Links: PDF · CEUR Workshop Proceedings

Abstract

This paper presents an approach for automatically learning strategic features for general games in the context of the Digital Ludeme Project.

The method focuses on defining geometric patterns that can bias Monte Carlo Tree Search (MCTS) playouts across a wide variety of games, independently of their underlying board geometry.

These features enable knowledge transfer between games and provide a basis for extracting human-interpretable strategies from learned behaviours.

Context

This work is part of the Digital Ludeme Project and contributes to the development of the Ludii general game system.

It addresses a key challenge in General Game Playing: how to incorporate domain knowledge in a general and transferable way across different games.

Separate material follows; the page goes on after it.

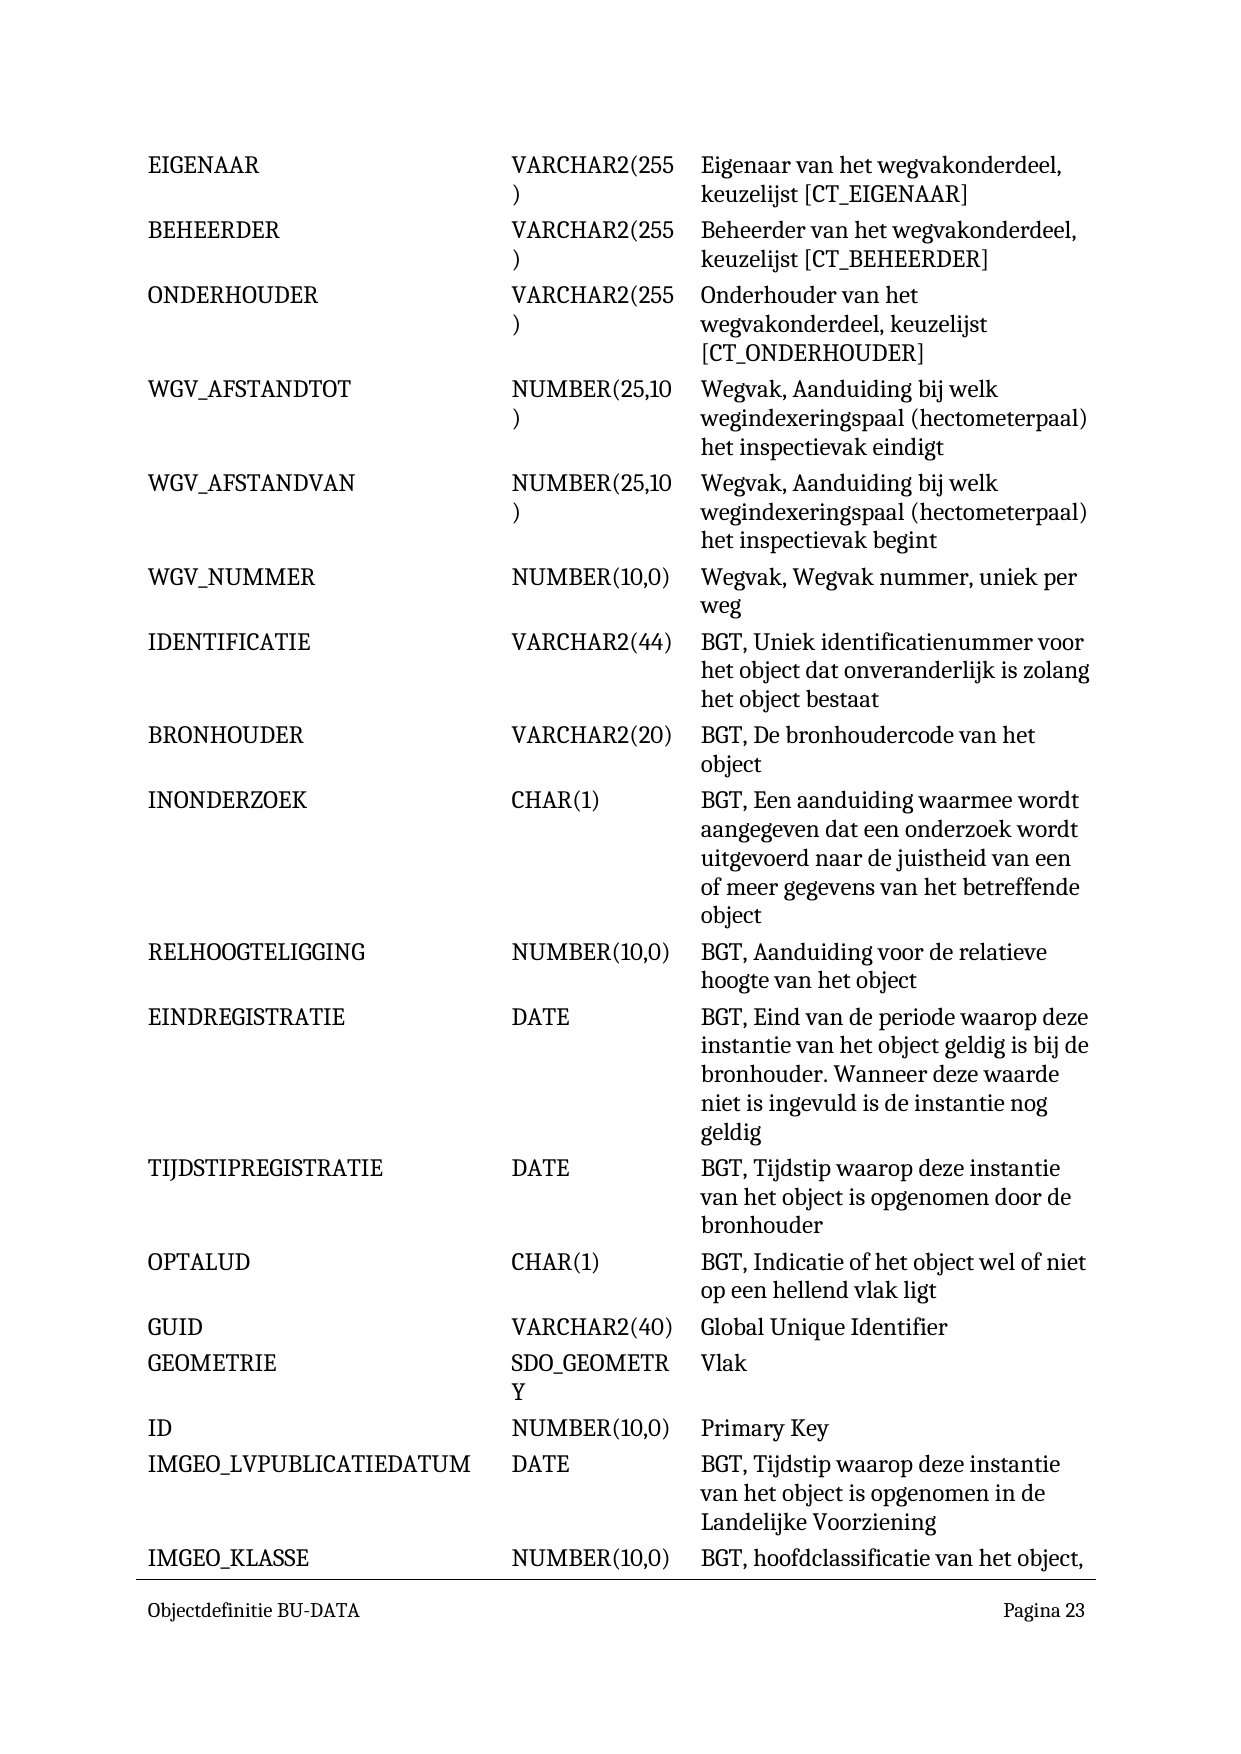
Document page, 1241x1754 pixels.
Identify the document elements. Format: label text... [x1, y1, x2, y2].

The proposed feature-based approach bridges the gap between purely random simulations and domain-specific heuristics, while also opening perspectives for explainable AI in game-playing systems.

Full reference

Browne, C., Soemers, D. J. N. J., Piette, É. (2019). Strategic Features for General Games. AAAI Workshop on Knowledge Extraction from Games (KEG), CEUR Workshop Proceedings, Vol. 2313.

BibTeX

@inproceedings{browne2019strategic,
  author    = {Browne, Cameron and Soemers, Dennis J. N. J. and Piette, Éric},
  title     = {Strategic Features for General Games},
  booktitle = {Proceedings of the AAAI Workshop on Knowledge Extraction from Games (KEG)},
  series    = {CEUR Workshop Proceedings},
  volume    = {2313},
  year      = {2019},
  url       = {https://ceur-ws.org/Vol-2313/}
}